IDXChannel - Direktur Lokataru Haris Azhar menjelaskan korban tragedi Kanjuruhan kembali menggugat sejumlah pihak senilai Rp62 miliar. Gugatan, dengan delapan pihak tergugat dan empat pihak tergugat lainnya yang bertanggung jawab.
Nominal gugatan perdata Rp62 miliar ini bukan persoalan perhitungan santunan untuk korban yang meninggal dunia. Melainkan ada biaya materiil dari para korban tragedi Kanjuruhan.
"Ini masalahnya bukan soal santunan, bahwa ada rupiah, total ini kami rupiahkan Rp62 miliar. Tapi, anda tanya di muka bumi ini, siapa yang anaknya ditukar dengan Rp100 miliar, tidak ada yang mau. Jadi, nyawa itu tidak tergantikan, kedukaan itu tidak bisa dimaterialkan lewat uang," ucap Haris Azhar, ditemui wartawan di PN Malang, pada Rabu siang (21/12/2022).
Ia menjelaskan, perhitungan nominal Rp62 miliar yang muncul didasari pada kebutuhan misalnya perawatan selama hidup 7 korban tragedi Kanjuruhan. Sebutan di sini lebih pada pertanggungjawaban yang diajukan berdasarkan angka-angka riil dari korban.
"Angka-angka ini muncul, misalnya yang anaknya menjadi korban dihitung dengan cara biaya mereka dibesarkan dan potensialnya berapa. Dan juga ada hitungan kalau mereka sampai tingkatan tertentu, bekerja, menghasilkan uang berapa," ungkap dia.

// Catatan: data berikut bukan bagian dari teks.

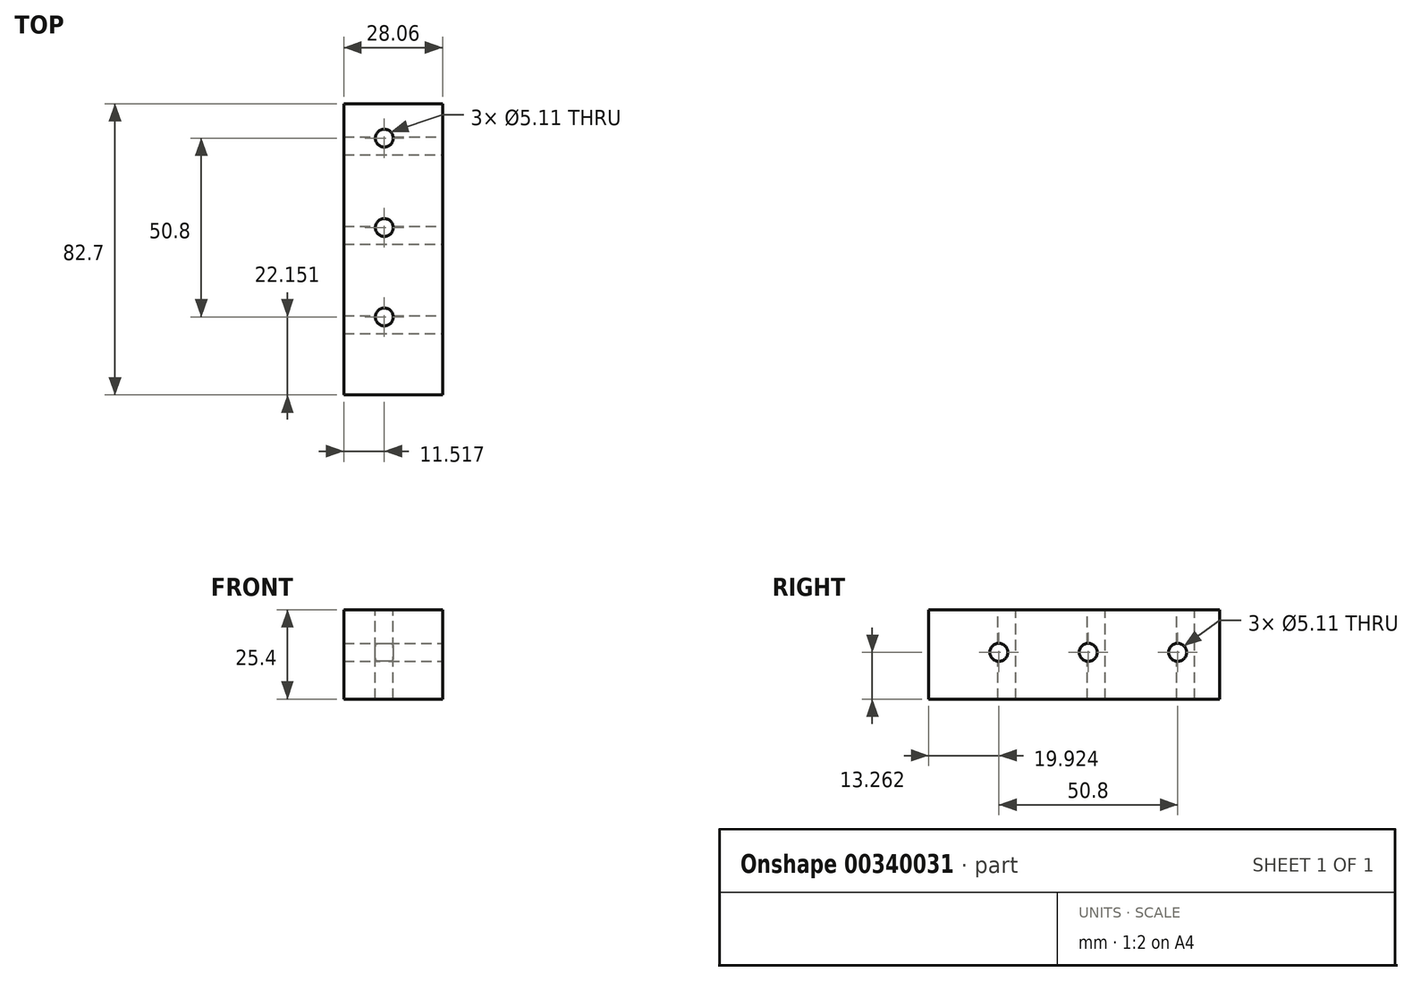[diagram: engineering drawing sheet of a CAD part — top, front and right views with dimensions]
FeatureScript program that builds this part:
annotation { "Feature Type Name" : "Feature", "Feature Type Description" : "" }
export const myFeature = defineFeature(function(context is Context, id is Id, definition is map)
    precondition{}
    {
        {
            var Q0;
            Q0=qCreatedBy(makeId("Top.planeOp"),FACE);
            var sketch = newSketch(context, id + "F0", { "sketchPlane" : qUnion([Q0])});
            skLineSegment(sketch, "E0.bottom", {"start": v(-33.56, 31.28) * mm, "end": v(-5.5, 31.28) * mm});
            skLineSegment(sketch, "E0.top", {"start": v(-33.56, -51.42) * mm, "end": v(-5.5, -51.42) * mm});
            skLineSegment(sketch, "E0.left", {"start": v(-33.56, 31.28) * mm, "end": v(-33.56, -51.42) * mm});
            skLineSegment(sketch, "E0.right", {"start": v(-5.5, 31.28) * mm, "end": v(-5.5, -51.42) * mm});
            skSolve(sketch);
        }
        {
            var Q0;
            Q0=makeQuery(id+"F0.imprint","IMPRINT",FACE,{"disambiguationData":[TD([[makeQuery(id+"F0.imprint","IMPRINT",EDGE,{"derivedFrom":sQuery(id+"F0.wireOp",EDGE,"E0.bottom")}),-1.0]])]});
            extrude(context, id + "F1", {"entities" : qUnion([Q0]), "depth" : 25.4 * mm});
        }
        {
            var Q0;
            Q0=makeQuery(id+"F1.opExtrude","CAP_FACE",FACE,{"disambiguationData":[OSD([sQuery(id+"F0.wireOp",EDGE,"E0.bottom"),sQuery(id+"F0.wireOp",EDGE,"E0.top"),sQuery(id+"F0.wireOp",EDGE,"E0.left"),sQuery(id+"F0.wireOp",EDGE,"E0.right")])],"isStart":false});
            var sketch = newSketch(context, id + "F2", { "sketchPlane" : qUnion([Q0])});
            skCircle(sketch, "E1", {"center": v(-22.04, 21.53) * mm, "radius": 4.61 * mm});
            skCircle(sketch, "E2.0.1.0", {"center": v(-22.04, -3.87) * mm, "radius": 4.61 * mm});
            skCircle(sketch, "E2.0.2.0", {"center": v(-22.04, -29.27) * mm, "radius": 4.61 * mm});
            skLineSegment(sketch, "E2.direction1", {"start": v(-22.04, 21.53) * mm, "end": v(3.36, 21.53) * mm, "construction": true});
            skLineSegment(sketch, "E2.direction2", {"start": v(-22.04, 21.53) * mm, "end": v(-22.04, -3.87) * mm, "construction": true});
            skSolve(sketch);
        }
        {
            var Q0;
            Q0=makeQuery(id+"F1.opExtrude","SWEPT_FACE",FACE,{"disambiguationData":[OSD([sQuery(id+"F0.wireOp",EDGE,"E0.right")])]});
            var sketch = newSketch(context, id + "F3", { "sketchPlane" : qUnion([Q0])});
            skCircle(sketch, "E3", {"center": v(19.3, 13.26) * mm, "radius": 6.34 * mm});
            skCircle(sketch, "E4.1.0.0", {"center": v(-6.1, 13.26) * mm, "radius": 6.34 * mm});
            skCircle(sketch, "E4.2.0.0", {"center": v(-31.5, 13.26) * mm, "radius": 6.34 * mm});
            skLineSegment(sketch, "E4.direction1", {"start": v(19.3, 13.26) * mm, "end": v(-6.1, 13.26) * mm, "construction": true});
            skSolve(sketch);
        }
        {
            var Q0;
            Q0=sQuery(id+"F3.wireOp",VERTEX,"E3.center");
            var Q1;
            Q1=sQuery(id+"F3.wireOp",VERTEX,"E4.1.0.0.center");
            var Q2;
            Q2=sQuery(id+"F3.wireOp",VERTEX,"E4.2.0.0.center");
            var Q3;
            Q3=makeQuery(id+"F1.opExtrude","SWEPT_BODY",BODY,{"disambiguationData":[OSD([sQuery(id+"F0.wireOp",EDGE,"E0.bottom"),sQuery(id+"F0.wireOp",EDGE,"E0.top"),sQuery(id+"F0.wireOp",EDGE,"E0.left"),sQuery(id+"F0.wireOp",EDGE,"E0.right")])]});
            hole(context, id + "F4", {"style" : HoleStyle.SIMPLE, "endStyle" : HoleEndStyle.THROUGH, "holeDiameter" : 5.1 * mm, "tappedDepth" : 12.7 * mm, "tapClearance" : 3, "locations" : qUnion([Q0, Q1, Q2]), "scope" : qUnion([Q3])});
        }
        {
            var Q0;
            Q0=sQuery(id+"F2.wireOp",VERTEX,"E1.center");
            var Q1;
            Q1=sQuery(id+"F2.wireOp",VERTEX,"E2.0.1.0.center");
            var Q2;
            Q2=sQuery(id+"F2.wireOp",VERTEX,"E2.0.2.0.center");
            var Q3;
            Q3=makeQuery(id+"F1.opExtrude","SWEPT_BODY",BODY,{"disambiguationData":[OSD([sQuery(id+"F0.wireOp",EDGE,"E0.bottom"),sQuery(id+"F0.wireOp",EDGE,"E0.top"),sQuery(id+"F0.wireOp",EDGE,"E0.left"),sQuery(id+"F0.wireOp",EDGE,"E0.right")])]});
            hole(context, id + "F5", {"style" : HoleStyle.SIMPLE, "endStyle" : HoleEndStyle.THROUGH, "holeDiameter" : 5.1 * mm, "tappedDepth" : 12.7 * mm, "tapClearance" : 3, "locations" : qUnion([Q0, Q1, Q2]), "scope" : qUnion([Q3])});
        }
    });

Argumentasi penyebutan nominal ganti rugi itu penting sebab biasanya hakim akan meminta alasan mengapa nominal itu bisa muncul. Jadi dipastikan angka Rp 62 miliar itu merupakan patokan saja untuk tujuh keluarga korban yang mengajukan gugatan.
"Ada kalkulasi matematikanya. Maka nanti di situ juga akan menjadi dispute atau sengketa baru, untuk itu kita kasih patokan saja sebetulnya. Jadi Rp62 miliar itu itemnya ada banyak, ada soal uang mereka dibesarkan, uang untuk kalau mereka bekerja sampai umur berapa, lalu juga meminta pertanggungjawaban itu terkait entitas tertentu," jelasnya.
Meski demikian, bila ada keluarga korban yang bergabung di luar tujuh pihak keluarga ahli waris tragedi Kanjuruhan, dan korban luka yang ikut menggugat, pihaknya mempersilahkannya. Sebab perhitungan itu bukanlah hal final, karena yang utama adalah bagaimana meminta sebuah pertanggungjawaban.
"Dalam gugatan perdata itu dimungkinkan namanya intervensi. Jadi mereka bisa gabung, jadi menurut saya ini akan menjadi satu ranah pendidikan hukum yang sangat baik, untuk turut serta dalam proses yang utama meminta pertanggungjawaban," ucapnya.
Sementara masuknya Presiden Joko Widodo ke pihak yang tergugat disebutnya bukanlah meminta pertanggungjawaban secara material, melainkan lebih pada tuntutan agar Stadion Kanjuruhan Malang yang jadi lokasi kejadian tidak dibongkar, sampai persoalan hukum itu selesai.
"Jadi dalam gugatan ini tidak semata-mata meminta Rp62 miliar, bukan semata-mata meminta uang ganti membesarkan anak dan uang potensial yang harus didapat. Tapi ada tuntutan-tuntutan soal hal-hal yang patut dilakukan dan hal-hal yang tidak patut dilakukan tanpa ada kaitan soal angka atau rupiah," tukasnya.
Sebagaimana diberitakan sebelumnya, tim hukum dari Tatak mengajukan gugatan perdata ke PN Malang terkait tuntutan perdata ganti rugi sebesar Rp 62 miliar. Gugatan itu diajukan ke delapan pihak tergugat mulai dari PSSI, Dewan Pengawas PSSI, PT Liga Indonesia Baru, Panitia Penyelenggara Arema FC, Security Officer BRI Liga 1 2022-2023, PT Indosiar Visual Mandiri, PT Arema Aremania Bersatu Berprestasi Indonesia hingga Kepala Kepolisian Negara Republik Indonesia (Kapolri), dengan nilai total gugatan Rp 62 miliar.
Selain delapan pihak tergugat dalam kasus tragedi Kanjuruhan, ada empat pihak tergugat lainnya mulai dari Presiden Republik Indonesia Joko Widodo, Kementerian Pekerjaan Umum dan Perumahan Rakyat, Kementerian Keuangan, dan Pemerintah Kabupaten (Pemkab) Malang, yang juga dicantumkan dalam berkas gugatan tersebut.